Hormone Refractory Prostate Cancers More Likely to Spread to Other Organs
Prostate cancers that are resistant to androgen deprivation therapy are more invasive and more likely to spread to other organs than androgen-dependent prostate cancers, UCLA cancer researchers have found.
Virtually all prostate cancers are androgen-dependent at first, but they progress and become resistant over time. These hormone refractory or castration-resistant cancers can grow despite surgical or medical therapies that deplete testosterone. The UCLA study is the first to link that progression with the cancer's tendency to spread to other organs. The findings could change the way some prostate cancers are treated, spurring earlier use of hormone therapy to prevent the cancer's spread, said Dr. Robert Reiter, a professor of urology, a researcher at UCLA's Jonsson Cancer Center and senior author of the study.
Published in the Feb. 15 issue of the journal Cancer Research, the study makes the connection between androgen receptor and the spread of prostate cancer as well as the progression to androgen independence. Previous studies have shown that the androgen receptor is responsible for the growth of hormone refractory prostate cancer. However, no one has associated the spread of prostate cancer to the androgen receptor, Reiter said.
"We started noticing that the castration-resistant prostate cancer models in the lab seemed to express genes that are typically associated with the spread of cancer," Reiter said. "We began to ask what cell signaling pathways might be responsible. We looked at the androgen receptor and were surprised to find that it was not only overexpressed in castration-resistant cancers but also in invasive cancers that still relied on androgen to grow."

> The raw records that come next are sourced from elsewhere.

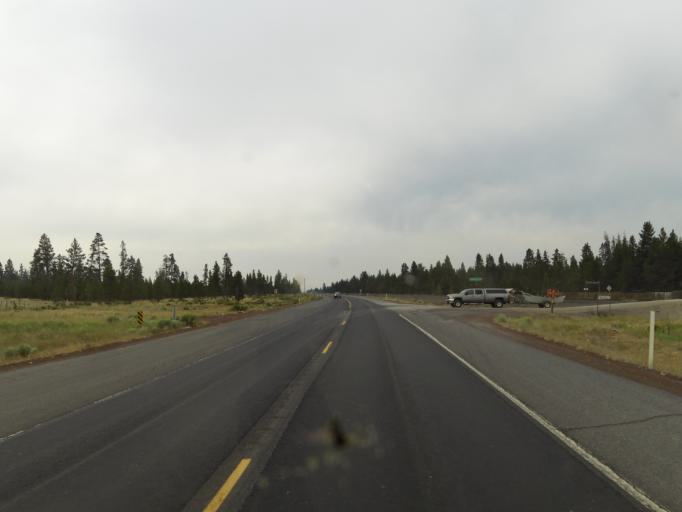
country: US
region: Oregon
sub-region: Deschutes County
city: La Pine
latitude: 43.7401
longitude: -121.4667
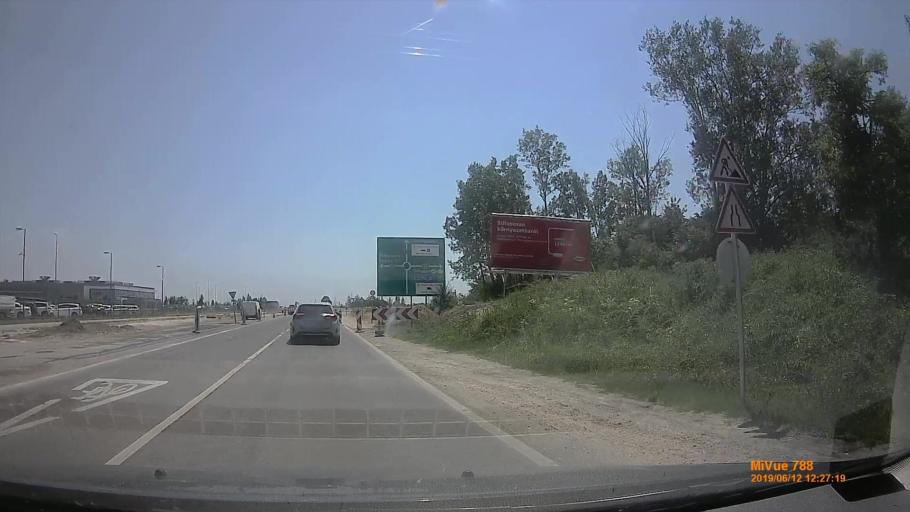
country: HU
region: Bacs-Kiskun
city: Kecskemet
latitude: 46.8810
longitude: 19.7083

The study found that overexpression of the androgen receptor was critical to the cancer becoming more invasive. If a therapy could be found that blocked overexpression of the receptor, it might prevent the spread of certain prostate cancers.

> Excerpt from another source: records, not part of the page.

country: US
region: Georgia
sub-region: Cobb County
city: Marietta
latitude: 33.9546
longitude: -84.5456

Traditionally, doctors don't like to use hormone treatment -- which stops the production of testosterone -- early on in the treatment of prostate cancer because of the harsh side effects, which can include hot flashes, osteoporosis and sexual dysfunction. In the past, doctors have waited until the cancer spread to prescribe hormone therapy, Reiter said.
"This study may provide additional scientific rationale to support the recent trend that giving hormone treatment early on is better than waiting," Reiter said. "Early hormone treatment in this group of men might allow them to live longer. High levels of androgen receptor in the primary tumor might also predict which cancers are more likely to spread despite initial surgery or radiation."
This strategy could be particularly effective in high risk men, those with large primary tumors, high Gleason scores and those who have lymph node involvement at diagnosis.
Prostate cancer is the most common cancer in men in the United States. This year alone, more than 218,000 men will be diagnosed with prostate cancer. About 27,000 men will die from the disease.
Reiter and his team will next seek to understand the mechanism by which androgen receptor overexpression is causing the cancer to spread. If they can uncover the mechanism, they might find new and better targets for drug therapy in addition to targeting the androgen receptor.